Für jene Verfahren, in denen der Nachbar die UVP-Pflicht des Projektes trotz Vorliegen eines negativen Feststellungsbescheides eingewendet hat, würde dies daher bedeuten, dass die Genehmigungsbehörde den Nachbarn auffordert, sich zum Feststellungsbescheid und den diesem zugrunde liegenden Beweisen zu äußern, und dann darüber - nötigenfalls nach Ergänzung der schon vorliegenden Gutachten - entscheidet, ob sie dem Ergebnis des UVP-Feststellungsverfahrens folgt. 

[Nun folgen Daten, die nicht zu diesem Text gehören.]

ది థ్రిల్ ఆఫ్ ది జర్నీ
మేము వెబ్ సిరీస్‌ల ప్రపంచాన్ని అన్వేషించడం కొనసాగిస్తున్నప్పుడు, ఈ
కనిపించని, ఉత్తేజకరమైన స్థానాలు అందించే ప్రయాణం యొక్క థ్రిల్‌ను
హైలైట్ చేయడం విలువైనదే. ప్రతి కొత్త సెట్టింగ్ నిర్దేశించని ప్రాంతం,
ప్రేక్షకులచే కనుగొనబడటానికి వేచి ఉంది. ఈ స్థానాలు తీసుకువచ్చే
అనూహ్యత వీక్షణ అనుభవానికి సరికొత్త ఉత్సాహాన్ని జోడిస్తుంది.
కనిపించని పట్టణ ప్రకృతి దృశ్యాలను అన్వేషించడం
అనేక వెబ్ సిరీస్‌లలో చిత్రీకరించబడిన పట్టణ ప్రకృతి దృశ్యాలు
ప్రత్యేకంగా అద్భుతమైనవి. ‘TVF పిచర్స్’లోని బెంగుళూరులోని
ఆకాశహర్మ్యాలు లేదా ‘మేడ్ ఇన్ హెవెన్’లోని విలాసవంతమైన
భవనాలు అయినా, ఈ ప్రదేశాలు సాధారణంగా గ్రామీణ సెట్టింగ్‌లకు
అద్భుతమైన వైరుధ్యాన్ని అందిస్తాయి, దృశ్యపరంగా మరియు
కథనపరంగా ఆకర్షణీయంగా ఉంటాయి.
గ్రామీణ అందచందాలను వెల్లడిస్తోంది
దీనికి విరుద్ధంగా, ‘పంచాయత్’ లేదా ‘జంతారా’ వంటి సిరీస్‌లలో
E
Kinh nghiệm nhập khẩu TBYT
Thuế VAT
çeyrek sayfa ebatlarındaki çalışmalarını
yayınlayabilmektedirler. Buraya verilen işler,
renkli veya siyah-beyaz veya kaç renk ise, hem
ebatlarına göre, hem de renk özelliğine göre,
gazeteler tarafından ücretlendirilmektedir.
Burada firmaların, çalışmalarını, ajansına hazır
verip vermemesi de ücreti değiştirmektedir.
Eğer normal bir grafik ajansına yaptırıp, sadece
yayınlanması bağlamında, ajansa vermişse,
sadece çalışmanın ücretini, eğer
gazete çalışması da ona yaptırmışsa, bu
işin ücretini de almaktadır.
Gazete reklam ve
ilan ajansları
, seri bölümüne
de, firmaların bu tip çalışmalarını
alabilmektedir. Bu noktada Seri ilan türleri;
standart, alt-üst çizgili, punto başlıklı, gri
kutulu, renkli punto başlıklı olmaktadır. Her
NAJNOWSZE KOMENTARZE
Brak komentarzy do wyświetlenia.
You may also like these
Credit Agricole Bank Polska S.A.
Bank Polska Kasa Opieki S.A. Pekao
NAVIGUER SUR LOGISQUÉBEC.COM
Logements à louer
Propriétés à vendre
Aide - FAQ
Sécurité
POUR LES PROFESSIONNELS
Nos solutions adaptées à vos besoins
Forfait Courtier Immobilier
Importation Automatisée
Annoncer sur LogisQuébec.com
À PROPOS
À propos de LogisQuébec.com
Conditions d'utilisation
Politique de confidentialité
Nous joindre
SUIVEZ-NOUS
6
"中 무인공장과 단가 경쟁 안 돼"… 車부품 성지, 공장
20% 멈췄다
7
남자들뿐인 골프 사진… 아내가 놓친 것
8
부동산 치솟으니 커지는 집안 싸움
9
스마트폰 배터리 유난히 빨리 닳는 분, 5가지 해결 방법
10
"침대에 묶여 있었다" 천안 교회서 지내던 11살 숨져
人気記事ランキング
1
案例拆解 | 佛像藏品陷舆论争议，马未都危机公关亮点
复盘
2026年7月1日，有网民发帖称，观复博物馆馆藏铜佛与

Ist das verwaltungsbehördliche Genehmigungsverfahren schon abgeschlossen und gegen die Genehmigung eine Beschwerde bzw Revision bereits beim Verwaltungsgericht oder VwGH anhängig, könnte diese Äußerungsmöglichkeit und die Überprüfung der UVP-Feststellung auch noch dort nachgeholt werden. Da Art 47 GRC ohnehin einen wirksamen Rechtsbehelf bei einem Gericht verlangt, spricht nichts dagegen, dass die Überprüfung (erst) durch das Gericht - und nicht schon zuvor bei der Verwaltungsbehörde - erfolgt. Gegen deren Entscheidung müsste ja ohnehin wieder ein gerichtlicher Rechtsbehelf zur Verfügung stehen!
 
Insgesamt wäre das wohl eine praktikable Lösung für die österreichischen Verfahren, solange es noch keine Neuregelung durch den Gesetzgeber gibt.

Dieser wird aber wohl nun eher den Nachbarn jene Beschwerdemöglichkeit gegen den UVP-Feststellungsbescheid an das BVwG einräumen, die die Umweltorganisationen schon haben. Womit gegen die Bindungswirkung von UVP-Feststellungsbescheiden dann nichts mehr eingewendet werden könnte, der Weg zur Anlagengenehmigung sich aber weiter verzögern kann.